A. Robert Freeley v. United States
This text of 465 F.2d 1403 (A. Robert Freeley v. United States) is published on Counsel Stack Legal Research, covering Court of Appeals for the Fifth Circuit primary law. Counsel Stack provides free access to over 12 million legal documents including statutes, case law, regulations, and constitutions.
Opinion
A letter from appellant, a federal prisoner, to the district court was, at the election of the district court, treated as a petition for mandamus, docketed and dismissed. There was no service upon the United States nor any agent thereof and no response was required.

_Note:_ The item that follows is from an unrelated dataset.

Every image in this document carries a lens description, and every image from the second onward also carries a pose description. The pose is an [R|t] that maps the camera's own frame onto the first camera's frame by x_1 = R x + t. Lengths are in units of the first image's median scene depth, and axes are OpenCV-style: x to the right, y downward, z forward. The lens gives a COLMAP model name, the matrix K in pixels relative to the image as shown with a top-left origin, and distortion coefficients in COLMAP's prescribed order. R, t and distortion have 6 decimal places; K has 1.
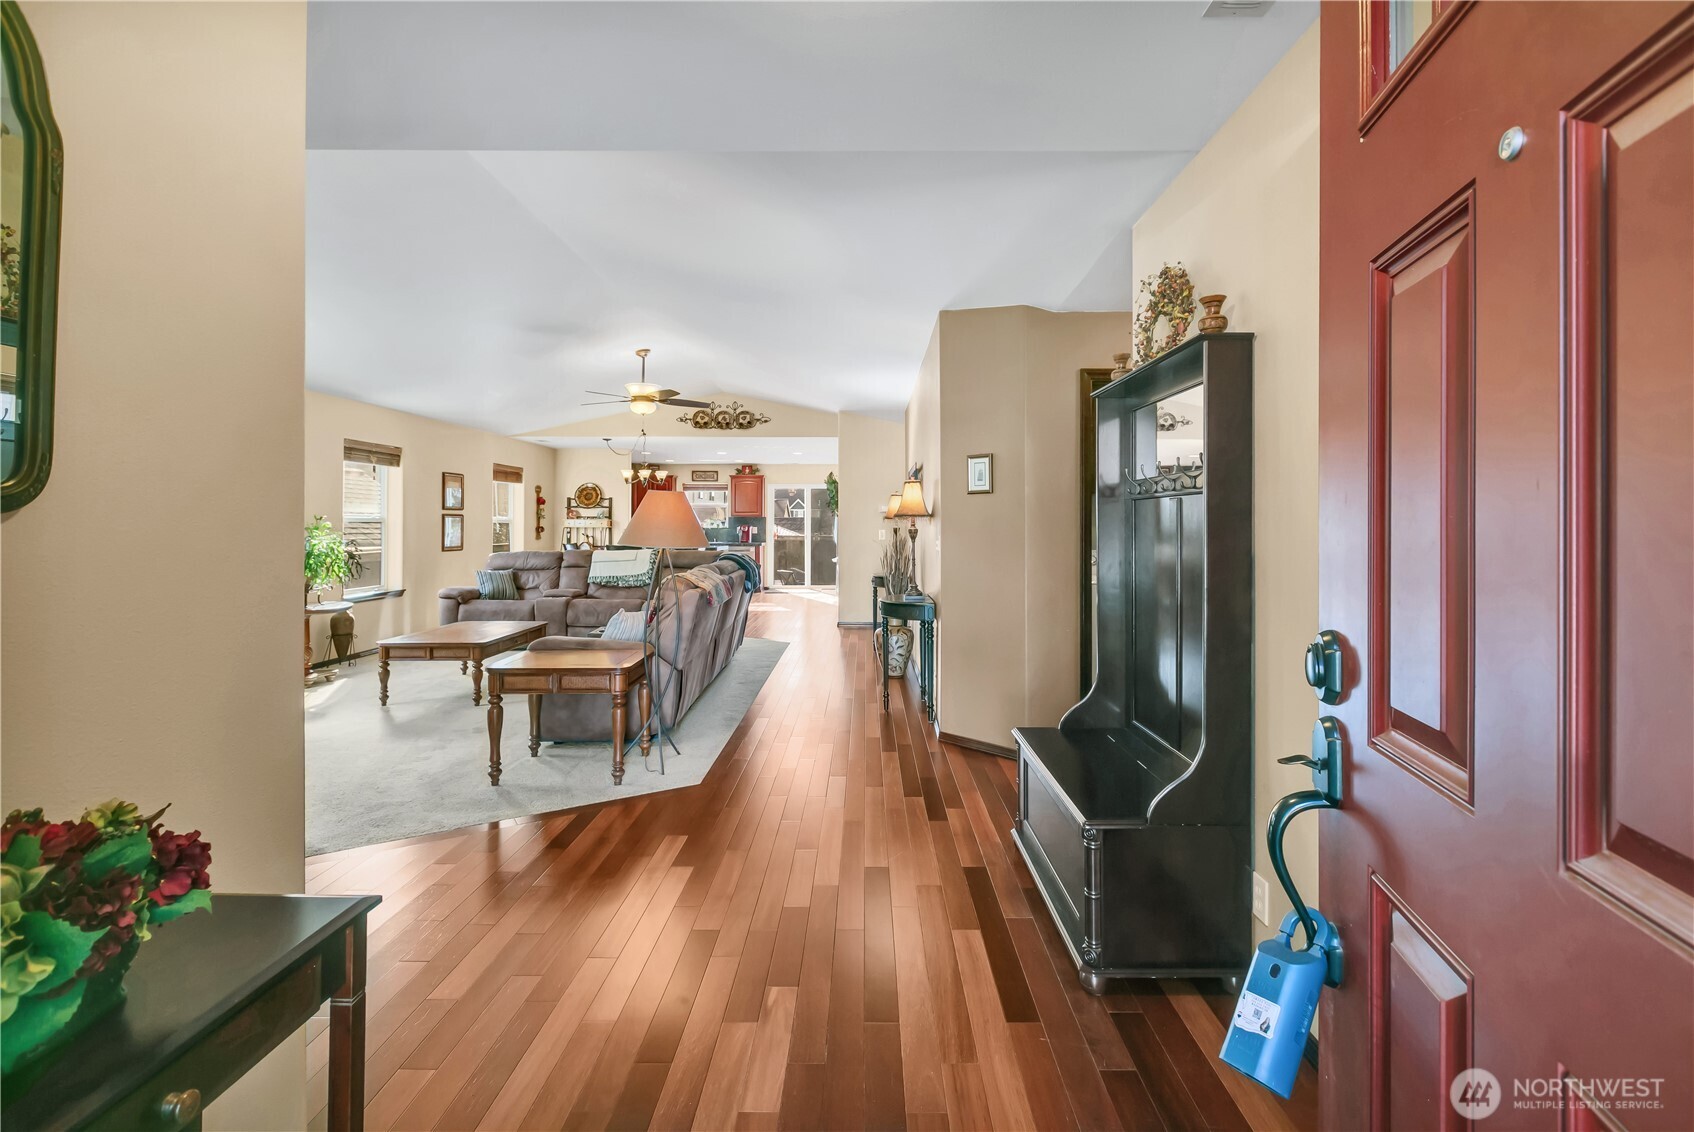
lens RADIAL K [[776.5, 0, 849.7], [0, 776.5, 532.2], [0, 0, 1]] dist [0.016136, 0.000075]
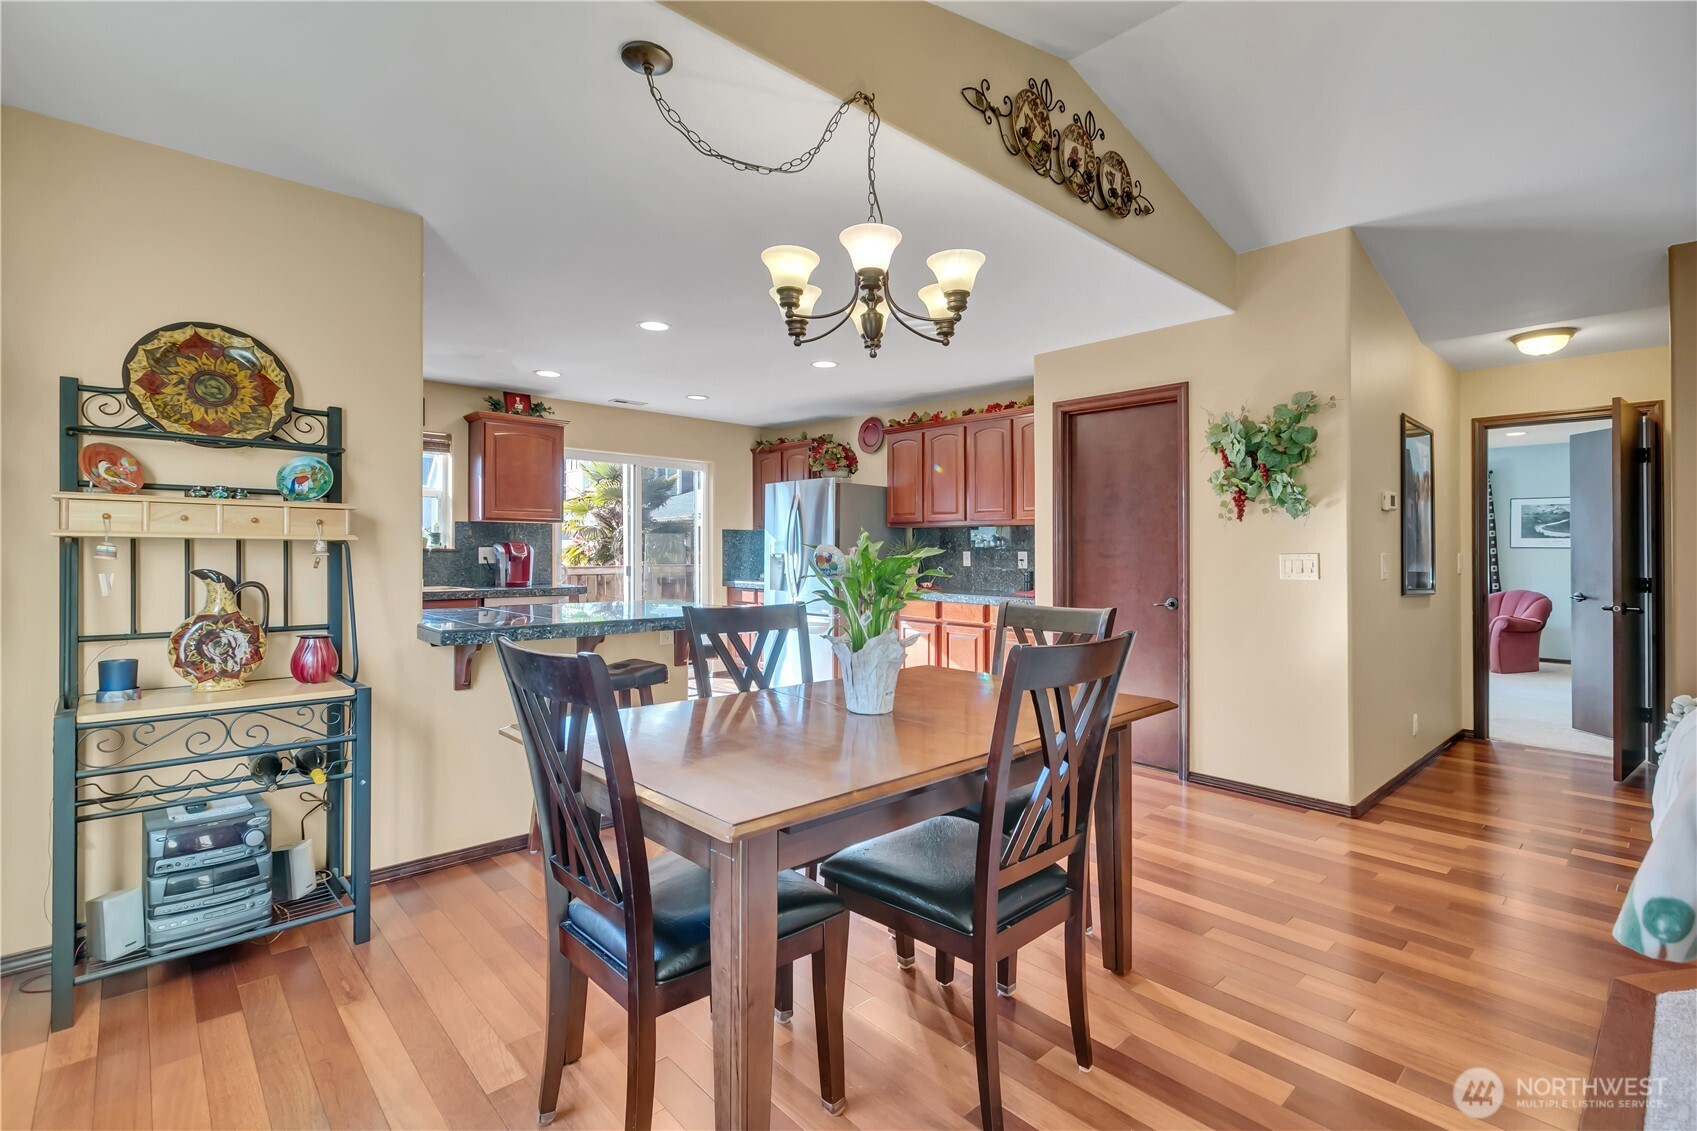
lens RADIAL K [[783.0, 0, 854.4], [0, 783.0, 531.5], [0, 0, 1]] dist [-0.000603, 0.000154]
pose [[0.723606, 0.019571, 0.689936, -0.485830], [0.003341, 0.999487, -0.031856, -0.002074], [-0.690205, 0.025357, 0.723169, 1.008588]]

Relying on notice pleading concepts and the supervening Supreme Court decision of Haines v. Kerner, 1972, 404 U.S. 519, 92 S.Ct. 594, 30 L.Ed.2d 652, appellant now urges that he was entitled to offer proof to substantiate the claims contained in the letter. We agree. Since the district court so considered it, we proceed on the assumption that appellant’s letter is a complaint or pleading. Having in mind the allegations which are set forth in the letter with respect to his need for security from attack by other inmates, we cannot say with assurance that it appears beyond doubt that appellant could prove no set of facts which would entitle him to relief. This is the test of Haines v. Kerner, supra, also in-involving a prisoner suit.
Vacated and remanded for further proceedings not inconsistent herewith.